SET TASK:
Pull out every line in the records below that contains the string "Give", copying each such line unchanged.

DATA PROVIDED:
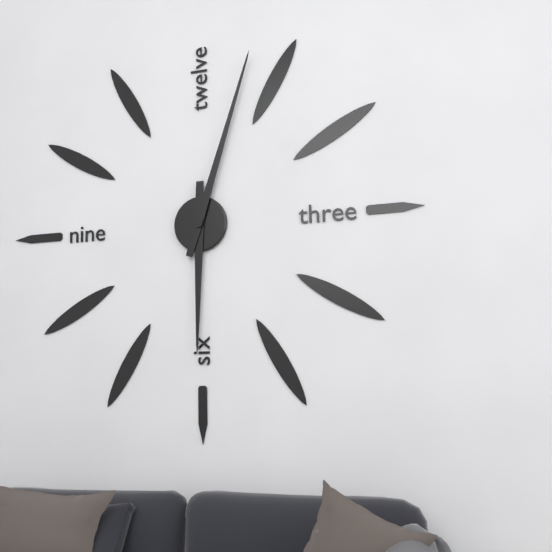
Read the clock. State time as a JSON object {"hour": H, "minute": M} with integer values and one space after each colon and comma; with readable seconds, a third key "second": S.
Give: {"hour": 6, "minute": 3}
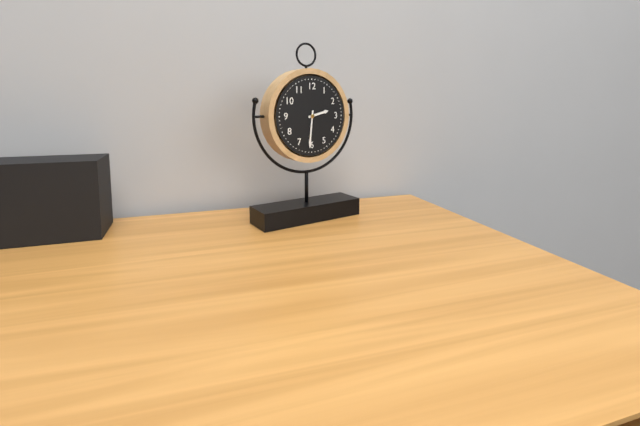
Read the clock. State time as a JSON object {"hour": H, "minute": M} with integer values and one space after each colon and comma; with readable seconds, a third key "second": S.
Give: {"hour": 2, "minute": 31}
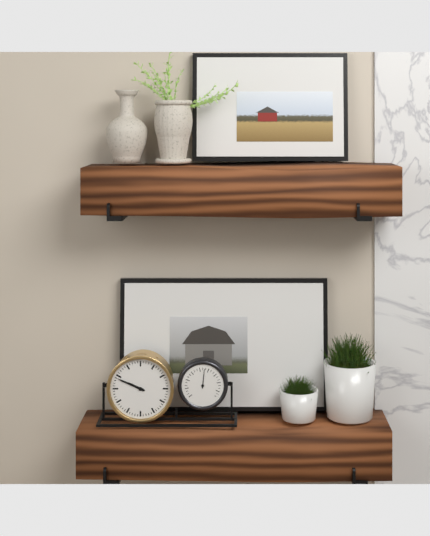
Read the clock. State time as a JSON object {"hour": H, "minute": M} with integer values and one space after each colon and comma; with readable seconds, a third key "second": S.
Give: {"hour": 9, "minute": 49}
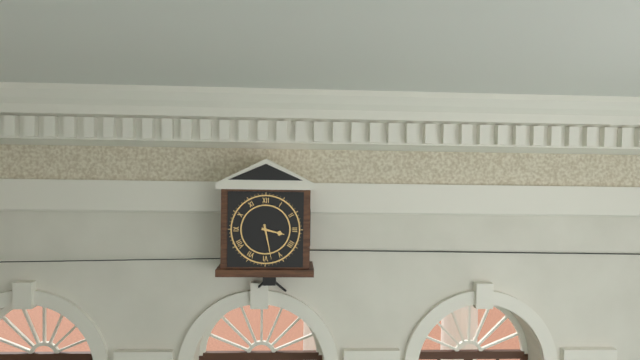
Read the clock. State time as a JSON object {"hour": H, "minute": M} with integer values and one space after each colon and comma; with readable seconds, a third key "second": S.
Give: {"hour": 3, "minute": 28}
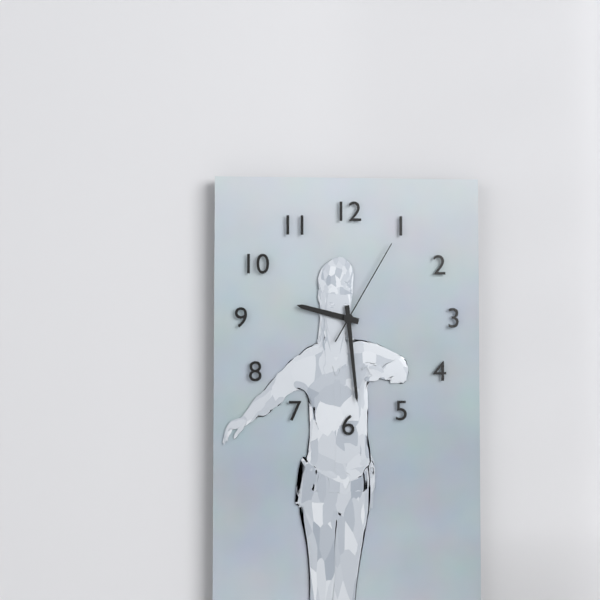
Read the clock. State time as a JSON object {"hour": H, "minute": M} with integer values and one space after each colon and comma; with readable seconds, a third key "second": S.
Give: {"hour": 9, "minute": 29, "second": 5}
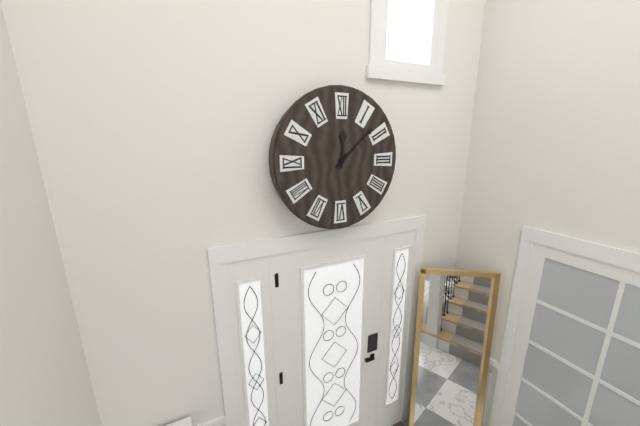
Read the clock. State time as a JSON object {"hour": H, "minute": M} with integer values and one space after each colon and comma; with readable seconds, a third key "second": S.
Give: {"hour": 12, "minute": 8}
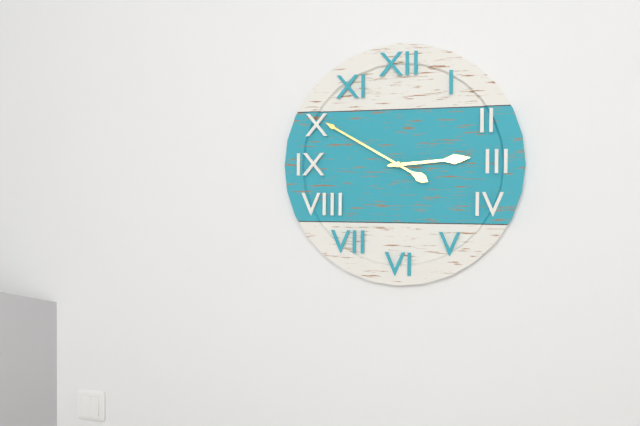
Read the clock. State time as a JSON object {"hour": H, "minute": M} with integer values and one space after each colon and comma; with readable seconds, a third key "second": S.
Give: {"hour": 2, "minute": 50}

* * *

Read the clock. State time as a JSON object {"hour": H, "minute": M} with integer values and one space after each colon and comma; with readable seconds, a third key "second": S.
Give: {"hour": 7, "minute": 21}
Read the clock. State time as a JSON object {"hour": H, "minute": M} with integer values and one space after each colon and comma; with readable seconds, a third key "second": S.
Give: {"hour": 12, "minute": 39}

THE COMPLETED TASK:
Give: {"hour": 6, "minute": 3}
Give: {"hour": 2, "minute": 31}
Give: {"hour": 9, "minute": 49}
Give: {"hour": 3, "minute": 28}
Give: {"hour": 9, "minute": 29, "second": 5}
Give: {"hour": 12, "minute": 8}
Give: {"hour": 2, "minute": 50}
Give: {"hour": 7, "minute": 21}
Give: {"hour": 12, "minute": 39}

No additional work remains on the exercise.